Yesterday, the Supreme Court made yet another consequential decision on President Trump’s refugee and immigrant travel ban. The ruling consisted of two parts. It said that travelers from six Muslim-majority countries who have family members here must be allowed to enter the country, but it also allowed the Trump administration to enforce tighter restrictions on refugees.

It’s not immediately clear how the decision will affect the Triangle’s refugee resettlement programs. But local agencies are already bracing for a tough road ahead.


“There is so much change even on a day-to-day basis that it has become very difficult for us to have a very accurate prediction of what sort of impact there will be on us and our clients and future clients in the immediate aftermath of any ruling,” says Ellen Andrews, the North Carolina area director for Christian World Service, a refugee resettlement agency based in Durham. “That being said, we have already seen refugee arrivals slow down considerably.”


Yesterday’s decision was the most recent twist in Trump’s months-long effort temporarily halt the country’s refugee program and block entry to the U.S. from a handful of Muslim-majority countries, including Iran, Libya, Somalia, Sudan, Syria, and Yemen. Both aspects of the travel ban have been met with fierce opposition from critics, who say that the order is an unconstitutional effort to ban Muslims from entering the country—which Trump himself called for during the presidential campaign. Though both provisions had been halted by the courts, the Supreme Court last month agreed to hear the full case in October.

And the meantime, SCOTUS came to a compromise of sorts: the Trump administration could continue to enforce the ban on travelers and refugees as long as they did not have a “bona fide relationship” with a “person or entity” in the U.S. The court did not specify exactly what type of relationship could be considered bona fide, but the Trump administration interpreted it narrowly: only a parent, spouse, fiance, child, sibling, son- or daughter-in-law, or a parent-in-law, excluding grandparents, grandchildren, uncles, aunts, nephews, nieces, cousins, and brothers- and sisters-in-law.

The administration also excluded all refugees who had already made contact with resettlement agencies from its interpretation of bona fide, affecting an estimated twenty-four thousand refugees who had formal assurances of relocation from resettlement agencies. Last week, however, U.S. District Judge Derrick K. Watson of Hawaii said that the administration’s interpretations were too narrow and ruled that refugees who had been promised relocation by a resettlement agency could not be excluded.

In its decision yesterday, however, the Supreme Court allowed those restrictions on refugee resettlements to stand.

CWS’s Andrews said the agency had already given refugees assurance of relocation, and they would have been able to travel before yesterday’s ruling. Now, the future is unclear.

“At this point, we don’t really know,” she says.

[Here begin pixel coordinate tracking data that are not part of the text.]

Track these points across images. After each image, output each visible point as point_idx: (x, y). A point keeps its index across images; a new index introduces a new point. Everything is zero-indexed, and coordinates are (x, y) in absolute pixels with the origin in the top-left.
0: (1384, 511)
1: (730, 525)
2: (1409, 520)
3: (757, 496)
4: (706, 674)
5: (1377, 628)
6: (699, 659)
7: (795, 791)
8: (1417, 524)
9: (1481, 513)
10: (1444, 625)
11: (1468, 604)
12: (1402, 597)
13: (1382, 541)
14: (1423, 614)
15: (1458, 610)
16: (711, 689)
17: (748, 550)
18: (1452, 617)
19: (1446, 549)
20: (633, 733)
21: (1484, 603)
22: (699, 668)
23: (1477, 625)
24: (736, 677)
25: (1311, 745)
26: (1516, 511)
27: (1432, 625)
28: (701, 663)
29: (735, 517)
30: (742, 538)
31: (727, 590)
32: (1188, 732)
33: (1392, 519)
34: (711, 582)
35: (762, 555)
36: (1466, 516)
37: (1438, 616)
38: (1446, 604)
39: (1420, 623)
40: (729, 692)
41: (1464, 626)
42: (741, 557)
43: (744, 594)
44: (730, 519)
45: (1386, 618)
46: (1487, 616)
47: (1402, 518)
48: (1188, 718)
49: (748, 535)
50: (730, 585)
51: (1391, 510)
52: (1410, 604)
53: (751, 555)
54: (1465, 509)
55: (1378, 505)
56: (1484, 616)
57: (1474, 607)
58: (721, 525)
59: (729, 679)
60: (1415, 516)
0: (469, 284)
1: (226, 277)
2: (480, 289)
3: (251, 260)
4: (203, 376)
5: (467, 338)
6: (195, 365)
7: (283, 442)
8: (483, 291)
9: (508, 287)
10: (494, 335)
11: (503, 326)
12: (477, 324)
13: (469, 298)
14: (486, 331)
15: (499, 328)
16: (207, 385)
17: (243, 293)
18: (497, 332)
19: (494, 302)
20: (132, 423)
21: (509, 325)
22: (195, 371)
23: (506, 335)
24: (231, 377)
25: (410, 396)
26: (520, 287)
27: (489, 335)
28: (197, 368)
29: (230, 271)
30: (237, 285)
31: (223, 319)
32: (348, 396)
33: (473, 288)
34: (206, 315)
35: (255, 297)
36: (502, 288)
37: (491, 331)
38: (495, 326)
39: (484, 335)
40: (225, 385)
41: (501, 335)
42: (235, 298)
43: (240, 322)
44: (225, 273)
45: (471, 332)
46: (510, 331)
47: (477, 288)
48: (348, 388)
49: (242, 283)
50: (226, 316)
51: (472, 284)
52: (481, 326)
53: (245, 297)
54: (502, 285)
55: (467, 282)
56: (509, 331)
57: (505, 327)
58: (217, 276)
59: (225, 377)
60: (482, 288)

What Andrews does know is that the number of refugees the agency has resettled so far this year is low, and it will likely remain so. To date, the agency has relocated about two hundred refugees, primarily from Syria, Iraq, the Democratic Republic of Congo, Eritrea, Ethiopia, Somalia, Guatemala, El Salvador, and Honduras.

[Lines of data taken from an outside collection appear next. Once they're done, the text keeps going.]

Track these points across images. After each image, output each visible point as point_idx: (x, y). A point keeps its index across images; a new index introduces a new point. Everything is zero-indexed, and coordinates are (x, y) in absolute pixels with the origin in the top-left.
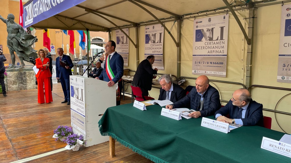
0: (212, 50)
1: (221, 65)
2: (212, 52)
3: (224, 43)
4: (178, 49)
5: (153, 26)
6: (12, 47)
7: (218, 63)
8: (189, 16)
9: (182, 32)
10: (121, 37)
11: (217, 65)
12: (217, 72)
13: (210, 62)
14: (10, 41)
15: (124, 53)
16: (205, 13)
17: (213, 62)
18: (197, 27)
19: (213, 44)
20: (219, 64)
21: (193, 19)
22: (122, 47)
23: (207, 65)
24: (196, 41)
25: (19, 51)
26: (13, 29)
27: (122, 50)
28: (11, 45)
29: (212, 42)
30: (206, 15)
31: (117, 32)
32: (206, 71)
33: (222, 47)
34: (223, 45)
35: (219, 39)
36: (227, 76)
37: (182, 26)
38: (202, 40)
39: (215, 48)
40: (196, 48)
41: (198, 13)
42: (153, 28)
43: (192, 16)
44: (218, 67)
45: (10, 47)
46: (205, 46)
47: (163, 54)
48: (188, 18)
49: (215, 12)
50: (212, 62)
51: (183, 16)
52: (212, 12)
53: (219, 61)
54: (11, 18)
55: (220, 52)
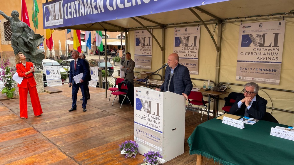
0: (263, 56)
1: (273, 72)
2: (263, 59)
3: (278, 51)
4: (217, 54)
5: (186, 28)
6: (17, 47)
7: (269, 70)
8: (234, 20)
9: (223, 36)
10: (142, 39)
11: (268, 72)
12: (269, 79)
13: (260, 69)
14: (16, 41)
15: (145, 55)
16: (255, 18)
17: (264, 69)
18: (244, 32)
19: (264, 50)
20: (271, 71)
21: (239, 23)
22: (143, 49)
23: (255, 71)
24: (242, 46)
25: (26, 51)
26: (18, 27)
27: (144, 52)
28: (17, 45)
29: (263, 48)
30: (256, 20)
31: (136, 33)
32: (254, 78)
33: (276, 53)
34: (277, 52)
35: (273, 45)
36: (280, 84)
37: (223, 29)
38: (250, 46)
39: (266, 54)
40: (242, 54)
41: (245, 18)
42: (186, 30)
43: (237, 20)
44: (270, 74)
45: (15, 47)
46: (253, 52)
47: (198, 59)
48: (231, 22)
49: (267, 17)
50: (262, 69)
51: (226, 19)
52: (264, 17)
53: (271, 68)
54: (16, 15)
55: (273, 59)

But due to the the increased restrictions and the Trump administration’s decision to halve the number of refugees admitted to the U.S. in 2017, Andrews doesn’t expect those numbers to increase much this summer—a time that’s typically “extraordinarily busy” for resettlement agencies.

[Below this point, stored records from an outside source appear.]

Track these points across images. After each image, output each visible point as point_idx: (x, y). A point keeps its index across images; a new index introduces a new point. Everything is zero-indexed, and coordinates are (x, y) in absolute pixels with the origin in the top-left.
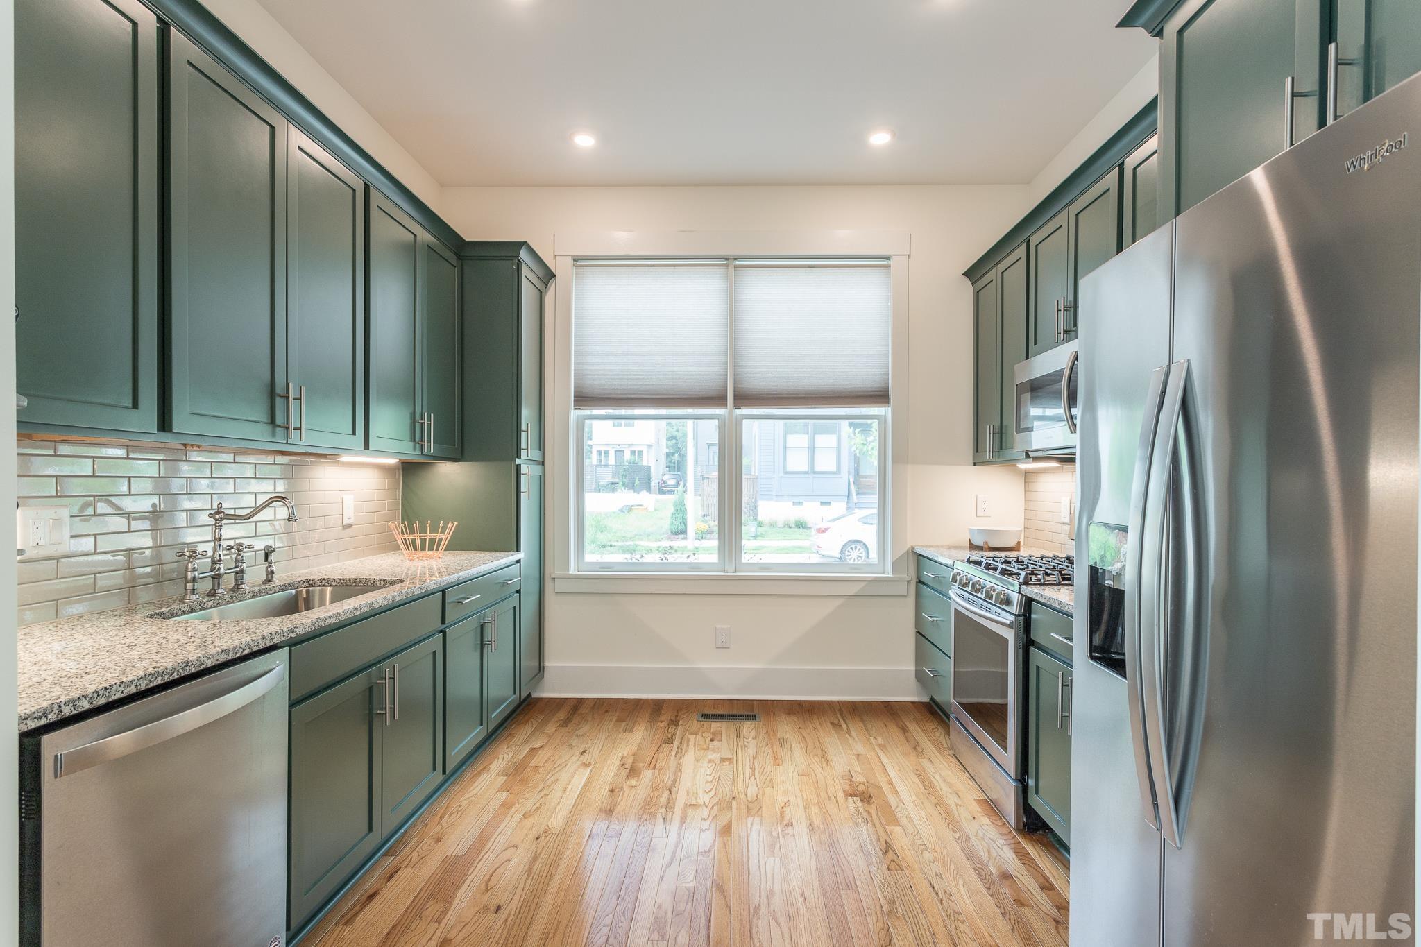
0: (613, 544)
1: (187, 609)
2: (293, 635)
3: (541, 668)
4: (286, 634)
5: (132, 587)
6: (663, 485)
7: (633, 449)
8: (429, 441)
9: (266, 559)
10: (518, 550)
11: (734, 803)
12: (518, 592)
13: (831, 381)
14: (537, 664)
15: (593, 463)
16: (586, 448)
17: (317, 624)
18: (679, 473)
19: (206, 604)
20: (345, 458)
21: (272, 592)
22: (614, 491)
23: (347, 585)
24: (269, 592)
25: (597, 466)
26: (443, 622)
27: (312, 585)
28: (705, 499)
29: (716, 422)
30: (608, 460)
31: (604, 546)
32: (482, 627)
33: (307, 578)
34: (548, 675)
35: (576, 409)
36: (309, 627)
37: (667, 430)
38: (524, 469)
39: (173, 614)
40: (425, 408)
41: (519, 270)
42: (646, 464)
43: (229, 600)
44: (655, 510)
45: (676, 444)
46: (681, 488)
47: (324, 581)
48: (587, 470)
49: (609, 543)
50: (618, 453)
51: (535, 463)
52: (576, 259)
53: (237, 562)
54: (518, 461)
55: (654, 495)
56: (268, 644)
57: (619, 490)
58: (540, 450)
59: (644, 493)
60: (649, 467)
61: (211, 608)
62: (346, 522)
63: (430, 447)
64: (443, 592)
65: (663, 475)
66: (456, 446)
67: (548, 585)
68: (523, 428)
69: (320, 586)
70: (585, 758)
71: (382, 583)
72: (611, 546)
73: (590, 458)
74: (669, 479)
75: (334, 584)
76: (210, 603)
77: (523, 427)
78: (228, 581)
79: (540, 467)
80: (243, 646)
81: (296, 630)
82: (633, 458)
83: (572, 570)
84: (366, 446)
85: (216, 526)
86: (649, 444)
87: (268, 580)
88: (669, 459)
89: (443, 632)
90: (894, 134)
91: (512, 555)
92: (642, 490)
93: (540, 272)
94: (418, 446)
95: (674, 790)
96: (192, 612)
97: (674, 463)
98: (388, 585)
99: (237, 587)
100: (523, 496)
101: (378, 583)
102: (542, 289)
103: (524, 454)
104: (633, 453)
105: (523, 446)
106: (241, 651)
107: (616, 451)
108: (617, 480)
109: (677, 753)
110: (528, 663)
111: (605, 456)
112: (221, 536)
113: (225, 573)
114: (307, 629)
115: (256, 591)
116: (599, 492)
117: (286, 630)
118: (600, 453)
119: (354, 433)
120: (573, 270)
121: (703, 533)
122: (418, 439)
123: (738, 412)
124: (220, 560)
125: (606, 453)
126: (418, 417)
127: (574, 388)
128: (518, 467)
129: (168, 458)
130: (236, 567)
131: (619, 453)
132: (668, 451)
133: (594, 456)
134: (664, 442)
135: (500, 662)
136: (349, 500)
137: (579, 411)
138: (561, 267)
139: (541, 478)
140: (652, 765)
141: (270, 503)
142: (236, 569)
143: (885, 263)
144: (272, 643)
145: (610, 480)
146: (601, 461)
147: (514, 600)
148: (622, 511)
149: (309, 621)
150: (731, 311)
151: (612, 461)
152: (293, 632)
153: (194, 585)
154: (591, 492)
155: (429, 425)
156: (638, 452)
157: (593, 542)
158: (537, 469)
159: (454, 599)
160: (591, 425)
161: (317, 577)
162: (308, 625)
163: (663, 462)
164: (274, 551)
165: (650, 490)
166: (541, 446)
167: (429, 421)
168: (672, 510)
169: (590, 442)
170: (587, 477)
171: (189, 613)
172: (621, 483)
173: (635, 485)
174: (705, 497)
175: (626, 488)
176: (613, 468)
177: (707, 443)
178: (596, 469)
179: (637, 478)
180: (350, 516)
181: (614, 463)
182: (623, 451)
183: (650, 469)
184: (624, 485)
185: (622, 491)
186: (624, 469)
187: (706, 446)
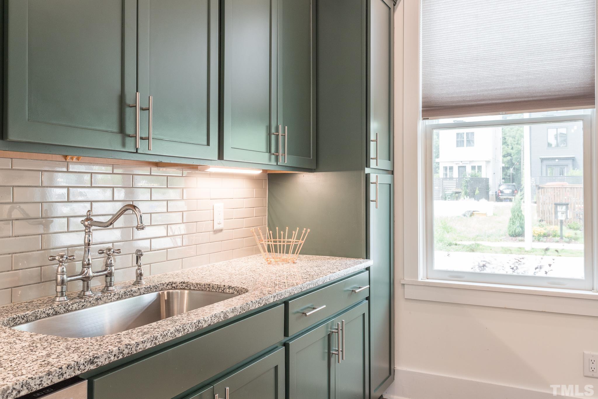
0: (458, 243)
1: (51, 311)
2: (92, 367)
3: (391, 372)
4: (82, 367)
5: (14, 287)
6: (500, 194)
7: (473, 165)
8: (284, 153)
9: (137, 262)
10: (367, 256)
12: (368, 299)
14: (387, 366)
15: (440, 177)
16: (434, 165)
17: (126, 351)
18: (514, 184)
19: (71, 307)
21: (137, 294)
22: (457, 198)
23: (202, 290)
24: (135, 294)
25: (443, 179)
26: (286, 334)
27: (174, 287)
28: (541, 206)
29: (580, 124)
30: (452, 174)
31: (450, 245)
32: (329, 336)
33: (171, 280)
34: (398, 378)
35: (424, 119)
36: (115, 355)
37: (503, 148)
38: (373, 179)
39: (37, 316)
40: (280, 121)
42: (485, 177)
43: (94, 302)
44: (494, 214)
45: (511, 160)
46: (518, 196)
47: (184, 285)
48: (435, 182)
49: (454, 242)
51: (385, 172)
53: (107, 265)
54: (367, 171)
55: (493, 202)
56: (56, 380)
58: (390, 160)
59: (483, 201)
60: (487, 180)
61: (76, 310)
62: (216, 227)
63: (285, 160)
64: (286, 303)
65: (500, 185)
66: (311, 158)
67: (397, 291)
68: (372, 139)
69: (181, 289)
71: (231, 291)
72: (456, 245)
73: (437, 173)
74: (505, 189)
75: (192, 288)
76: (75, 306)
77: (372, 137)
78: (97, 284)
79: (389, 176)
80: (18, 387)
81: (96, 360)
82: (473, 172)
83: (421, 277)
84: (221, 156)
85: (86, 232)
86: (487, 160)
87: (138, 282)
88: (505, 173)
89: (286, 345)
91: (361, 263)
92: (481, 198)
94: (273, 157)
96: (56, 314)
97: (510, 176)
98: (236, 293)
99: (106, 289)
100: (372, 205)
101: (228, 290)
102: (391, 6)
103: (373, 163)
104: (473, 168)
105: (372, 154)
106: (15, 393)
107: (459, 167)
108: (460, 191)
111: (450, 171)
112: (89, 241)
113: (94, 276)
114: (112, 358)
115: (121, 293)
117: (82, 361)
118: (446, 168)
119: (208, 144)
121: (539, 235)
122: (273, 150)
124: (89, 264)
125: (451, 168)
126: (273, 131)
128: (367, 176)
129: (50, 170)
130: (105, 270)
131: (462, 168)
132: (504, 165)
133: (441, 172)
134: (501, 158)
136: (219, 207)
137: (427, 121)
139: (391, 188)
141: (125, 211)
142: (106, 272)
144: (62, 379)
145: (454, 190)
146: (446, 175)
147: (363, 307)
148: (465, 215)
149: (115, 349)
151: (455, 174)
152: (92, 363)
153: (62, 288)
154: (439, 199)
155: (284, 136)
156: (478, 166)
157: (441, 241)
158: (386, 179)
159: (298, 309)
160: (438, 135)
161: (178, 280)
162: (113, 354)
163: (500, 175)
164: (142, 255)
165: (489, 199)
166: (391, 156)
167: (284, 132)
168: (510, 215)
169: (437, 160)
170: (436, 188)
171: (53, 315)
172: (463, 193)
173: (476, 194)
174: (540, 204)
175: (468, 197)
176: (456, 180)
177: (540, 158)
178: (443, 182)
179: (477, 188)
180: (220, 222)
181: (457, 177)
182: (465, 167)
183: (488, 181)
184: (466, 194)
185: (464, 199)
186: (466, 181)
187: (540, 161)
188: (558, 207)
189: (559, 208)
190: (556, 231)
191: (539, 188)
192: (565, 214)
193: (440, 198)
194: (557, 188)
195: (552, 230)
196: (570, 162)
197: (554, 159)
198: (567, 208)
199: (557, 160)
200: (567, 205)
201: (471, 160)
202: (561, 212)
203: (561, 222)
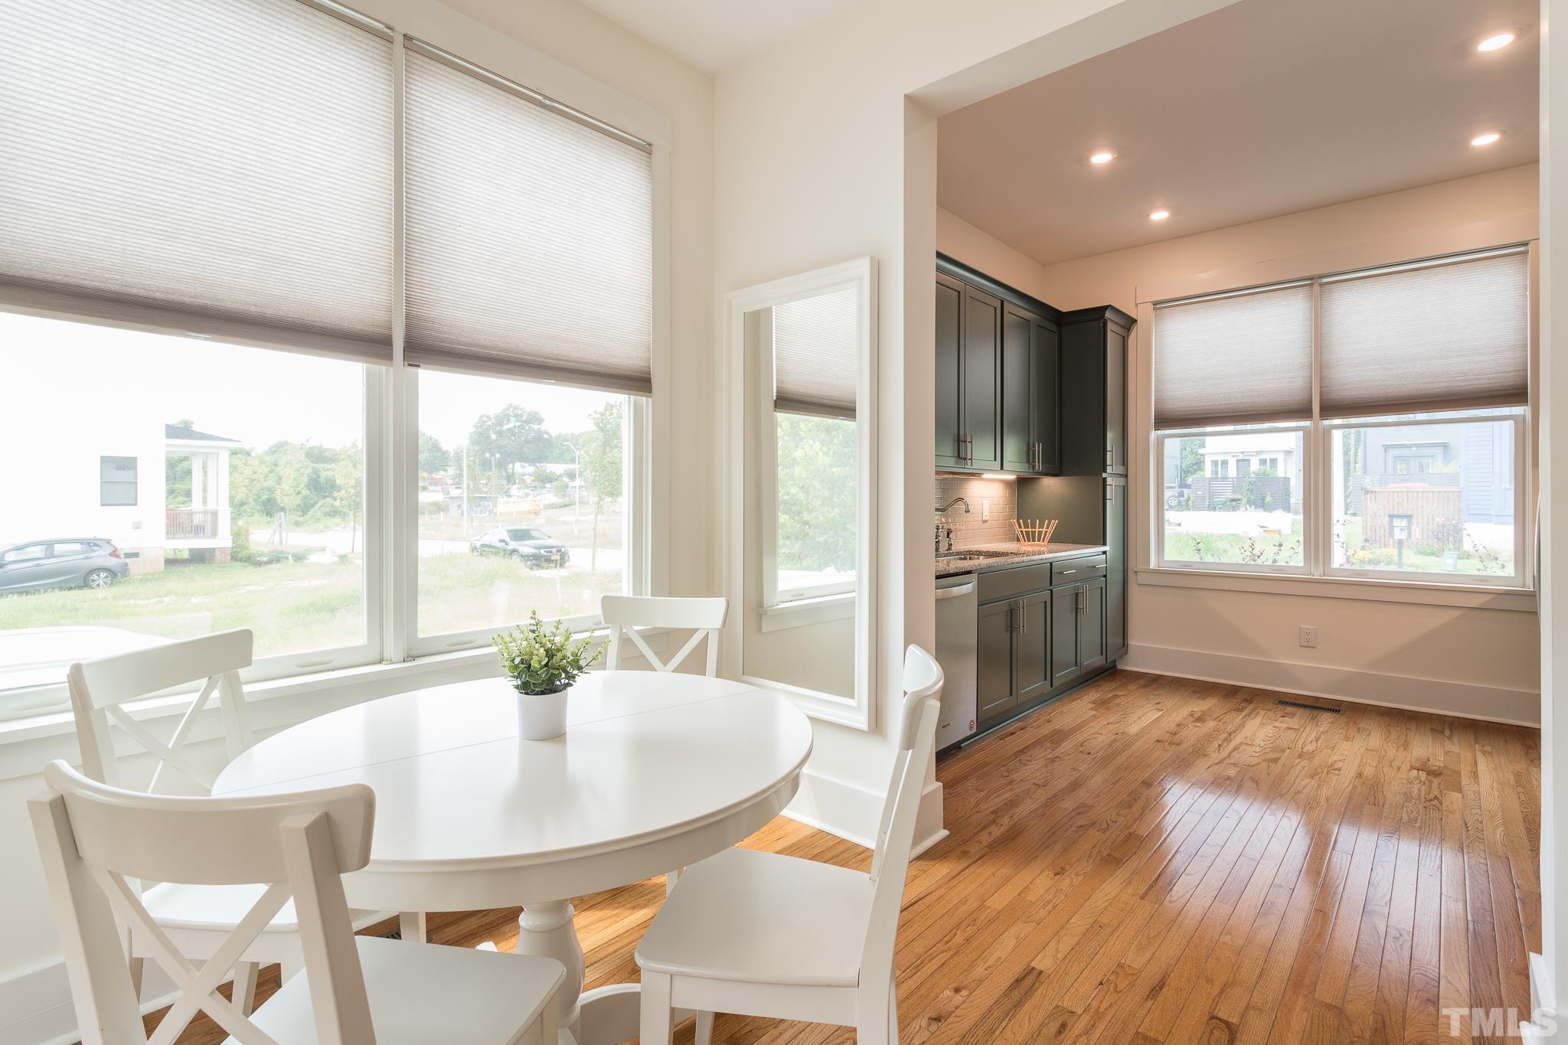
3: (1125, 644)
8: (1039, 462)
9: (948, 537)
10: (1104, 544)
11: (1288, 750)
12: (1105, 576)
13: (1444, 384)
14: (1121, 642)
15: (1207, 476)
20: (986, 476)
22: (1234, 509)
25: (1211, 479)
26: (1051, 584)
28: (1369, 520)
30: (1227, 471)
32: (1077, 595)
34: (1131, 652)
35: (1158, 430)
38: (1109, 481)
40: (1036, 439)
41: (1105, 327)
42: (1283, 476)
50: (1240, 463)
51: (1119, 476)
52: (1155, 304)
54: (1104, 475)
57: (1244, 509)
58: (1124, 465)
60: (1287, 480)
62: (985, 518)
63: (1039, 467)
64: (1051, 564)
66: (1056, 466)
67: (1131, 576)
68: (1108, 449)
70: (1159, 706)
79: (1124, 479)
82: (1262, 468)
83: (1153, 565)
84: (1002, 468)
86: (1288, 449)
87: (949, 549)
89: (1051, 590)
90: (1503, 132)
91: (1099, 547)
93: (1121, 321)
94: (1031, 466)
95: (1233, 735)
100: (1108, 502)
102: (1125, 336)
103: (1109, 470)
104: (1263, 462)
105: (1109, 463)
107: (1238, 461)
108: (1238, 496)
109: (1244, 717)
110: (1114, 640)
111: (1222, 468)
116: (1215, 510)
118: (1215, 463)
119: (995, 460)
120: (1153, 313)
122: (1031, 461)
123: (1326, 422)
125: (1225, 463)
126: (1031, 446)
127: (1155, 411)
128: (1105, 480)
131: (1243, 463)
135: (1090, 635)
136: (986, 503)
138: (1142, 313)
139: (1125, 488)
140: (1218, 719)
141: (956, 502)
143: (1522, 249)
145: (1230, 495)
146: (1217, 473)
147: (1101, 583)
150: (1316, 326)
151: (1232, 471)
155: (1039, 451)
156: (1271, 460)
158: (1121, 481)
159: (1057, 570)
164: (952, 531)
166: (1124, 461)
167: (1039, 449)
172: (1245, 500)
173: (1266, 502)
174: (1369, 516)
175: (1253, 507)
176: (1233, 481)
177: (1383, 445)
178: (1210, 484)
179: (1269, 493)
180: (986, 516)
181: (1235, 476)
182: (1248, 460)
183: (1289, 482)
184: (1250, 502)
185: (1246, 509)
186: (1250, 482)
187: (1383, 449)
188: (1395, 520)
189: (1396, 522)
190: (1392, 555)
191: (1367, 492)
192: (1406, 531)
193: (1206, 509)
194: (1398, 492)
195: (1385, 554)
196: (1439, 451)
197: (1410, 446)
198: (1410, 524)
199: (1414, 449)
200: (1409, 517)
201: (1259, 450)
202: (1399, 528)
203: (1400, 542)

“We don’t know exactly how many refugees will be able to arrive, but we know that it will be a trickle of people at best,” Andrews says.

Still, she adds, the agency remains committed to its mission.


“This is the last sliver of hope for thousands and thousands of people every year who have no other opportunity to get their life back and rebuild and ensure that their children have the opportunity to create their own futures,” she says. “Refugees are by far the most carefully vetted individuals entering the United States, so we really just think that this travel ban framed as an effort to protect national security is completely misguided. And also mean-spirited to target the world’s most vulnerable people in this way.”